Assignment: Find how many lines below hold "Leadership", then state that number by itself.

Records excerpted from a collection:
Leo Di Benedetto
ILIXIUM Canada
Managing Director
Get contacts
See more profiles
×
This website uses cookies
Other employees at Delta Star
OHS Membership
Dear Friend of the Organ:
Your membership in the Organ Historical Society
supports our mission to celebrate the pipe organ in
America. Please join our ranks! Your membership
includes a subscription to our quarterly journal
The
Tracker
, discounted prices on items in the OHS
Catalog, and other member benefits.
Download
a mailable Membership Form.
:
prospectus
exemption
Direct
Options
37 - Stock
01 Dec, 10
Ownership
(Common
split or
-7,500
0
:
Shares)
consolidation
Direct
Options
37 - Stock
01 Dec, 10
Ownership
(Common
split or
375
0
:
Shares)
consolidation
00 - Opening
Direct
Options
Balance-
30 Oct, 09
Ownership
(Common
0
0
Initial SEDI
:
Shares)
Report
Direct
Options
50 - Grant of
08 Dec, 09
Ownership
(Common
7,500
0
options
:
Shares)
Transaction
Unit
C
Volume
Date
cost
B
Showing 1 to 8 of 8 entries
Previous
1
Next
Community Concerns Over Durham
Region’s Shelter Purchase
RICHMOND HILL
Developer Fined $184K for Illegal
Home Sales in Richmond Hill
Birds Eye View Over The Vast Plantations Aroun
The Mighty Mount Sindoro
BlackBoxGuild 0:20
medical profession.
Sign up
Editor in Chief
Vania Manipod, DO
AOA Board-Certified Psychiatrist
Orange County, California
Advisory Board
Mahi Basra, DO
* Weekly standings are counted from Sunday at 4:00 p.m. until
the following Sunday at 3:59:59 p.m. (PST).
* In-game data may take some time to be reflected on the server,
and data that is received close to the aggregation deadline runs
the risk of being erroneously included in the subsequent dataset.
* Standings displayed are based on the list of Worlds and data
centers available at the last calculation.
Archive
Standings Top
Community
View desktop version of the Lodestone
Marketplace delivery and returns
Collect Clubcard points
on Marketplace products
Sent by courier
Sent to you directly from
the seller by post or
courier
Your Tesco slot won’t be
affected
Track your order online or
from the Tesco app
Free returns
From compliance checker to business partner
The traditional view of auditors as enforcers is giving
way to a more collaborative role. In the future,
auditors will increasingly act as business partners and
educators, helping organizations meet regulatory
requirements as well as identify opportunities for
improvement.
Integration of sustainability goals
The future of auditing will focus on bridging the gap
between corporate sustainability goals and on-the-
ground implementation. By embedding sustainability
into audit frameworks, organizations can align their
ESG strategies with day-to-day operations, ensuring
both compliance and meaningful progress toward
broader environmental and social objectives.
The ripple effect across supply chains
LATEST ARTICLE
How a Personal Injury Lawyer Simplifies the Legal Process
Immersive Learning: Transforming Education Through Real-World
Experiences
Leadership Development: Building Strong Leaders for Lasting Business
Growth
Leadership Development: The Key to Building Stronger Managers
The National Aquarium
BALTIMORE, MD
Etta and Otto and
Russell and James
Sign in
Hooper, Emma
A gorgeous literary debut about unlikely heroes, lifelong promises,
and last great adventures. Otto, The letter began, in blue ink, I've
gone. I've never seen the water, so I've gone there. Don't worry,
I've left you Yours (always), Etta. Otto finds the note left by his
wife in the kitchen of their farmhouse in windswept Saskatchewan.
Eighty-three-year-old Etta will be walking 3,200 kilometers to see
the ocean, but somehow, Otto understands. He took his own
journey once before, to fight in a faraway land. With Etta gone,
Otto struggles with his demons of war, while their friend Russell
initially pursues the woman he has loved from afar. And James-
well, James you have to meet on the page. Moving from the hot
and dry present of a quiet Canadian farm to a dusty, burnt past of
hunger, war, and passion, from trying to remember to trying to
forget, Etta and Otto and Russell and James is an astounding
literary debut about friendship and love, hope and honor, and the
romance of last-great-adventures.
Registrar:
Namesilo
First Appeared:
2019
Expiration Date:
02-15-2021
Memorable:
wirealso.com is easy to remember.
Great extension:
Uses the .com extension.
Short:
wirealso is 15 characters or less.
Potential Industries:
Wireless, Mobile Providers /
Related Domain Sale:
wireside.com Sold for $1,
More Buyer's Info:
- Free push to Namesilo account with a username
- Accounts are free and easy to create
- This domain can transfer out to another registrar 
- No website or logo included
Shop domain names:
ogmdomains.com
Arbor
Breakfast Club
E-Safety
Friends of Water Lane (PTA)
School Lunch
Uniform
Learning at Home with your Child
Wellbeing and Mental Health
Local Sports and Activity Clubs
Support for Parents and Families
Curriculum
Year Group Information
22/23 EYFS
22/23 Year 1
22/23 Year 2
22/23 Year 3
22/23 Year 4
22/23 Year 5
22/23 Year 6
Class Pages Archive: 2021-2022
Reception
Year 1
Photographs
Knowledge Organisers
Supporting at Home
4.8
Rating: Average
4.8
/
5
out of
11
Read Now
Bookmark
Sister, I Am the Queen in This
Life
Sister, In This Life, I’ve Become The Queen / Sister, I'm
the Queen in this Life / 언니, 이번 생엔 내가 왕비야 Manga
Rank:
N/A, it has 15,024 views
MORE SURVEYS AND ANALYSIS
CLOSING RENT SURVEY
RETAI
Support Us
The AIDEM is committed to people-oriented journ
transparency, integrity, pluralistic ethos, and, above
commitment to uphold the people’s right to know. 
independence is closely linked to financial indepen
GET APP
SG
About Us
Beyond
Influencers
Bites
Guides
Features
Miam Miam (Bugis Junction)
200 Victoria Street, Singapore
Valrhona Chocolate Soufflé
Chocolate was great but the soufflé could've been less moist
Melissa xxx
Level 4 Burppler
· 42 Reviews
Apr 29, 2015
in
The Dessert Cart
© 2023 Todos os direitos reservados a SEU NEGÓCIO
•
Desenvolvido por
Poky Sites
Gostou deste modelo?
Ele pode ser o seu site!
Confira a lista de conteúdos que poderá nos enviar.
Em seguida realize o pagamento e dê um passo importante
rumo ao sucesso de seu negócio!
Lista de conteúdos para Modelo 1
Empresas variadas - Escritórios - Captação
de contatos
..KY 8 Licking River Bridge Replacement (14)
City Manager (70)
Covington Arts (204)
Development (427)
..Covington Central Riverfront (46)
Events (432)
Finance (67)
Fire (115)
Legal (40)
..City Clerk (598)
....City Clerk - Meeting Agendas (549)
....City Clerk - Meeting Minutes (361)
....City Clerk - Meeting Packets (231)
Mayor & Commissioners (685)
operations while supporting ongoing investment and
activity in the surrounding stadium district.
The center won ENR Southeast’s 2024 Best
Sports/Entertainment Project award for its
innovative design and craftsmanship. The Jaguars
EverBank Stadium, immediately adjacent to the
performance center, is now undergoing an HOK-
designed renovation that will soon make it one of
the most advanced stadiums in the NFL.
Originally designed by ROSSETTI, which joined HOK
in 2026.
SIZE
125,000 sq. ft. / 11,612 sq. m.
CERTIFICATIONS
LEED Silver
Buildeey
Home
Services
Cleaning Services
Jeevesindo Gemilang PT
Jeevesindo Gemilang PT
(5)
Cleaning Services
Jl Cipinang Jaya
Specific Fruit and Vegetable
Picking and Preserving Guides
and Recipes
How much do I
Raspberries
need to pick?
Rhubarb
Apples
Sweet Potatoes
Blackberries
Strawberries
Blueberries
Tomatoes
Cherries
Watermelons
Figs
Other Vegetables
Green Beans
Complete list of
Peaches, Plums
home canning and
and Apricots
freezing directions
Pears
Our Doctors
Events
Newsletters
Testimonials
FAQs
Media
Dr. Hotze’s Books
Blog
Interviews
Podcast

Solved problem: 2